**Work request**
The data that follows must be transcribed in full and exactly, minus the pictures.

**Supplied data**
_ _ _ _ _ _ _

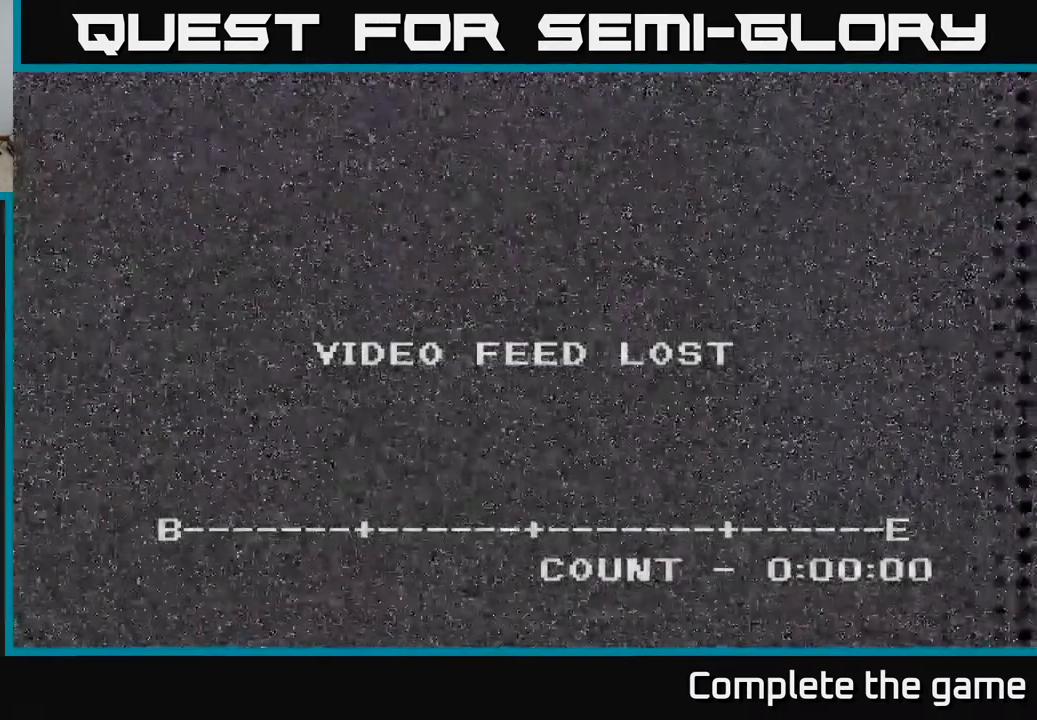
{"buttons": [], "left_stick": "center", "right_stick": "center", "events": []}
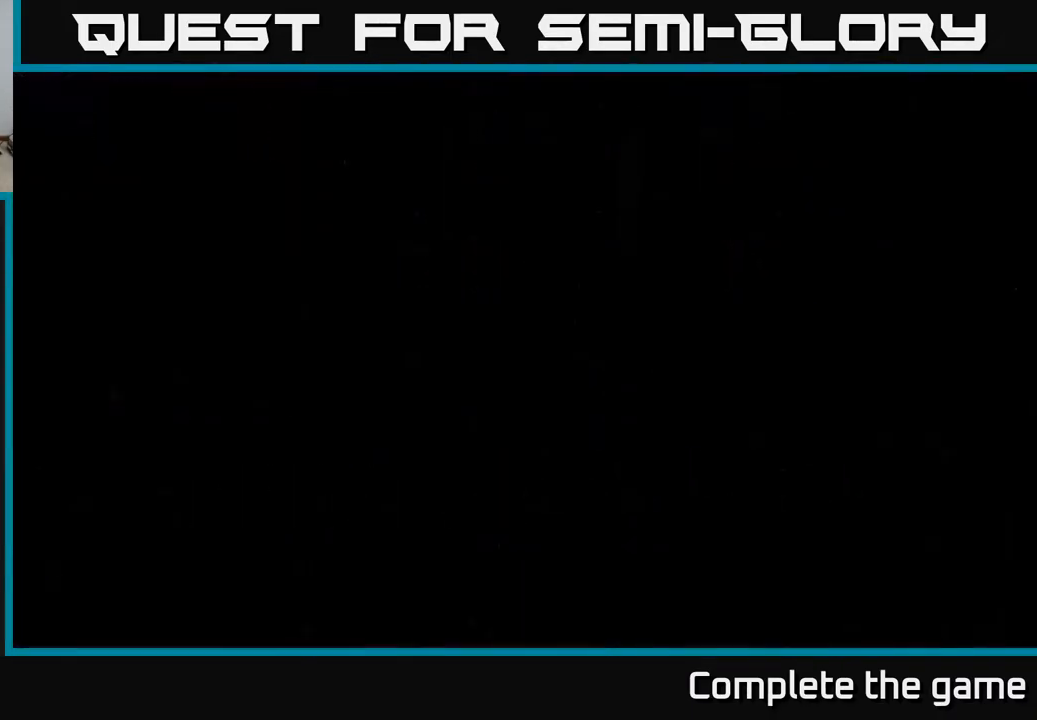
{"buttons": [], "left_stick": "center", "right_stick": "center", "events": []}
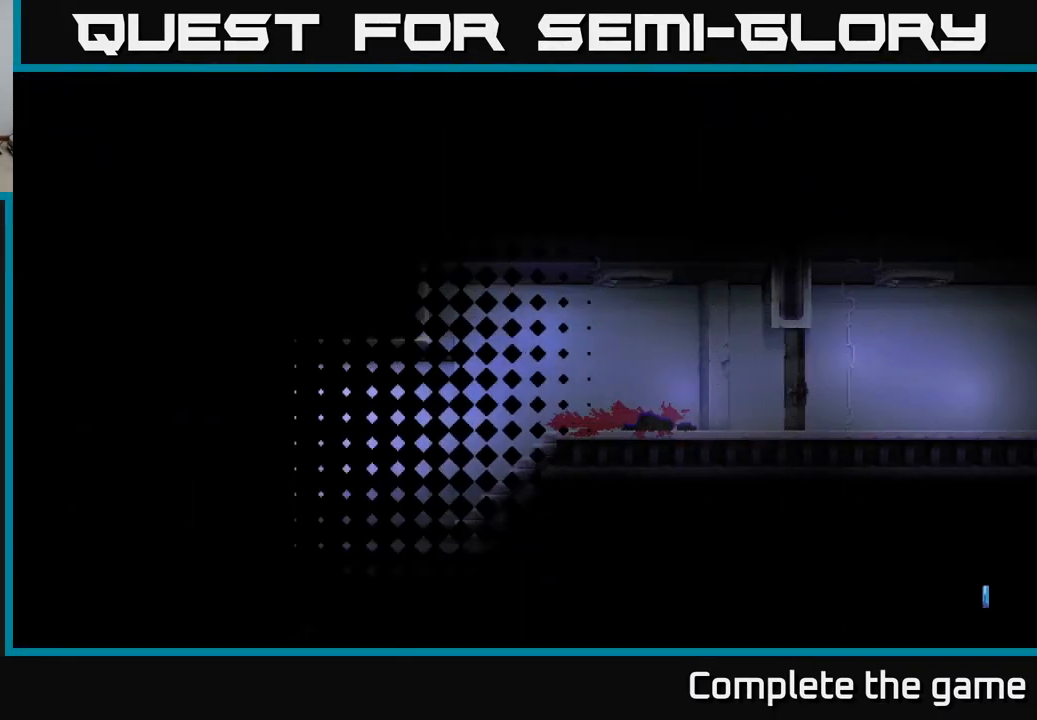
{"buttons": [], "left_stick": "center", "right_stick": "center", "events": []}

_ _ _ _ _ _ _

**Answer to this problem**
{"buttons": [], "left_stick": "center", "right_stick": "center", "events": []}
{"buttons": [], "left_stick": "center", "right_stick": "center", "events": []}
{"buttons": [], "left_stick": "center", "right_stick": "center", "events": []}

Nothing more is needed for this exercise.